We have a “compute cluster” of about 100 machines that do a read-only NFS mount to a big NAS filer (a NetApp FAS6280). The jobs running on these boxes are analysis/simulation jobs that constantly read data off the NAS.
We recently upgraded all these machines from CentOS 5.7 to CentOS 6.5. We did a “piecemeal” upgrade, usually upgrading five or so machines at a time, every few days. We noticed improved performance on the CentOS
6 boxes. But as the number of CentOS 6 boxes increased, we actually saw performance on the CentOS 5 boxes decrease. By the time we had only a few CentOS 5 boxes left, they were performing so badly as to be effectively worthless.
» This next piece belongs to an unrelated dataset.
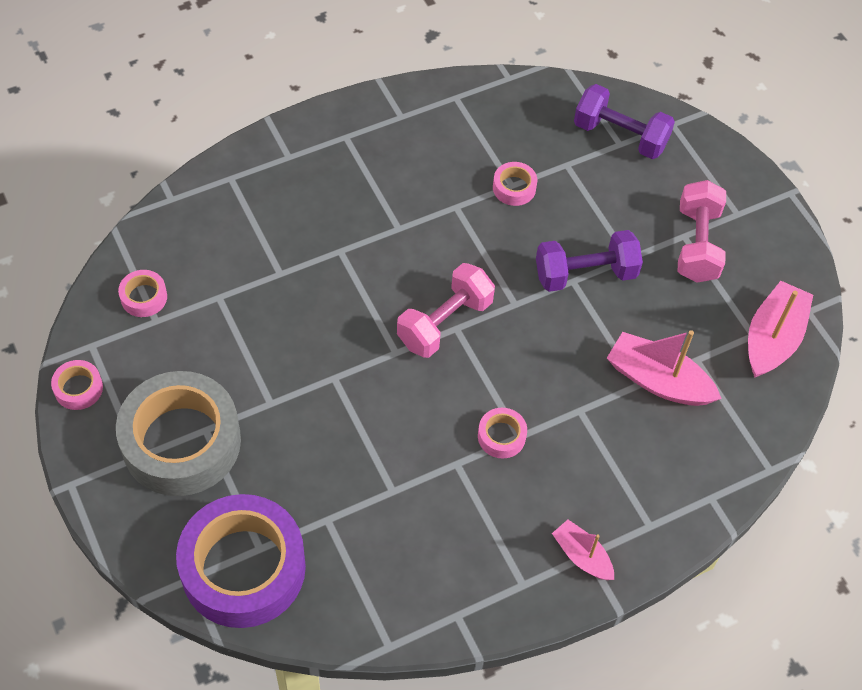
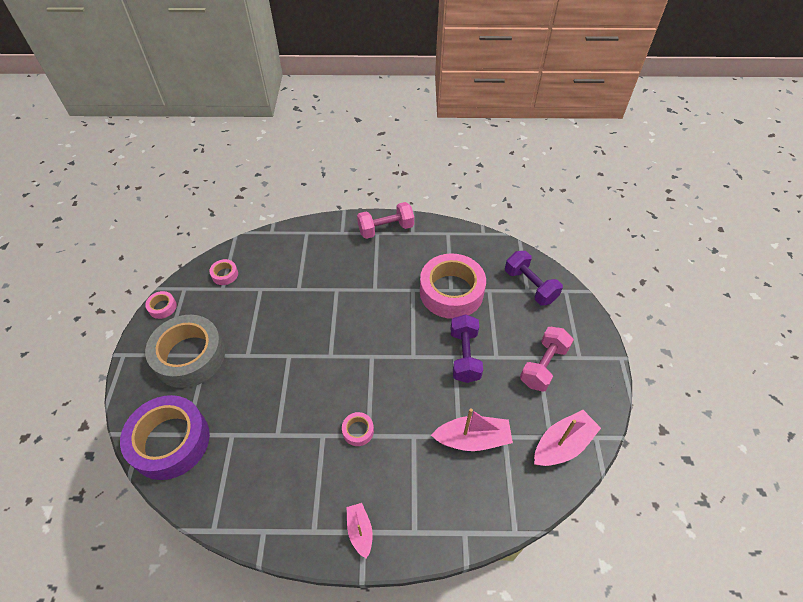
camera: 30 degrees right, 5 degrees down
pink dumbbell [397,263,495,358] -> pink dumbbell moved to [357,202,414,239]
pink tape [493,162,537,206] -> pink tape [420,253,486,319], size x2.42
purple dumbbell [536,230,643,292] -> purple dumbbell turned 75 degrees clockwise [451,314,483,383]
pink boat [607,330,722,406] -> pink boat turned 120 degrees clockwise [431,408,513,451]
What we observed in parallel to this upgrade process was that the read latency on our NetApp device skyrocketed. This in turn caused all compute jobs to actually run slower, as it seemed to move the bottleneck from the client servers’ OS to the NetApp. This is somewhat counter-intuitive: CentOS 6 performs faster, but actually results in net performance loss because it creates a bottleneck on our centralized storage.
All indications are that CentOS 6 seems to be much more “aggressive”
in how it does NFS reads. And likewise, CentOS 5 was very “polite”, to the point that it basically got starved out by the introduction of the 6.5 boxes.
What I’m looking for is a “deep dive” list of changes to the NFS
implementation between CentOS 5 and CentOS 6. Or maybe this is due to a change in the TCP stack? Or maybe the scheduler? We’ve tried a lot of sysctl tcp tunings, various nfs mount options, anything that’s obviously different between 5 and 6… But so far we’ve been unable to find the “smoking gun” that causes the obvious behavior change between the two OS versions.
Just hoping that maybe someone else out there has seen something like this, or can point me to some detailed documentation that might clue me in on what to look for next.